2018 is the European Year of Cultural Heritage and throughout the year different aspects of cultural heritage are celebrated across Europe – at EU, national, regional and local level. Finnish National Agency for Education funds several projects that build bridges between past, present and future. On April 20th the Agency’s international programme organised an event to discuss the different projects that deal with cultural heritage. At the event coordinator Priska Falin from Aalto University presented the Ceramics and its Dimensions project as well as the Shaping the Future sub-project.
The Creative Europe programme of EU has been funding the Ceramics and its Dimensions project that has eighteen partner institutions in eleven different countries in Europe. The project includes a wide range of different perspectives to ceramics. Finnish Aalto University leads one of its sup-projects: the Shaping the Future Module, that concentrates on the future of ceramics and has been conducted together with students.

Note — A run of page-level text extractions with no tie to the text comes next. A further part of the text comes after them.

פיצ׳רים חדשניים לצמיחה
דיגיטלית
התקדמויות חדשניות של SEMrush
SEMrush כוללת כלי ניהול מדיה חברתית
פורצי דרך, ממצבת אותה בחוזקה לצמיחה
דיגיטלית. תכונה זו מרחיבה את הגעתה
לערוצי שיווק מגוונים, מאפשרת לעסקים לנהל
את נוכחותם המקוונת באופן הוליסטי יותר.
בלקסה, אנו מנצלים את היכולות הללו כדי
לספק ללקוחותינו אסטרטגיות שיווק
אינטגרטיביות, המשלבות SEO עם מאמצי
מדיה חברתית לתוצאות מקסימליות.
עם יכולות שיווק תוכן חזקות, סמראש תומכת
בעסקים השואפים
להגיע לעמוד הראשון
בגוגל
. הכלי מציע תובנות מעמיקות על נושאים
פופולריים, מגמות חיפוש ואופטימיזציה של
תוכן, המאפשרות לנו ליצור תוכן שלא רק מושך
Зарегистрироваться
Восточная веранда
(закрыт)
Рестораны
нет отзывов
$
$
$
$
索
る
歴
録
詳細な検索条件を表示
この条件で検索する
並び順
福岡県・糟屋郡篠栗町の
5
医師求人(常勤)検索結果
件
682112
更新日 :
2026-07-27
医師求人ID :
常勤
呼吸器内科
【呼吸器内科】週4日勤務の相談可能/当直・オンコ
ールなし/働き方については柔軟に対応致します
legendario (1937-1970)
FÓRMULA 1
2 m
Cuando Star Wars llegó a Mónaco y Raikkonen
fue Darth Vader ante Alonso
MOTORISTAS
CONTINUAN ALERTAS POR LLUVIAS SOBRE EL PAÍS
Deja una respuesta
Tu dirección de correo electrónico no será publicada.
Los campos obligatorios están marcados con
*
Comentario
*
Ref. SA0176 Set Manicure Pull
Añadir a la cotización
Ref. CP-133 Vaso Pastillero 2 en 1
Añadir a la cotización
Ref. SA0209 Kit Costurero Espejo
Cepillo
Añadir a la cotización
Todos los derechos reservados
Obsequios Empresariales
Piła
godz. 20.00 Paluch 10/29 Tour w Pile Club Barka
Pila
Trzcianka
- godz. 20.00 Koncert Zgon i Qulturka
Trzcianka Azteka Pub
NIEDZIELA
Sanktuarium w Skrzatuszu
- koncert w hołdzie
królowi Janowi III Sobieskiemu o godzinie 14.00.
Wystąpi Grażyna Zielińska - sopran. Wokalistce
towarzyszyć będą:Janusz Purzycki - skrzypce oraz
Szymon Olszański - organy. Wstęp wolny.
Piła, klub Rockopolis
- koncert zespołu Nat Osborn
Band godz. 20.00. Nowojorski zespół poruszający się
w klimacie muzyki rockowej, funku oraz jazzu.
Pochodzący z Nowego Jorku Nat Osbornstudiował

– Together with students we vision what the future of the field of ceramics and what their own job descriptions could look like in the future, tells Falin.
Cultural heritage is one of the starting points of the whole project. All the partners involved share a common interest in working for ceramics and for creating international networks. The know-how of the field is in danger to decrease on European level and this is one of the reasons why international collaboration is so important.
– Through the project, we try to understand ceramics in different cultures and think of ways how to use this knowledge in the future. We raise the profile of the field of ceramics and develop it in collaboration with the other European partners, describes Falin.
At the moment the touring Ceramics and its Dimensions: Shaping the Future exhibition is on its way to its sixth venue: the National Museum of Slovenia in Ljubljana, Slovenia. The exhibition will open there on May 16th 2018.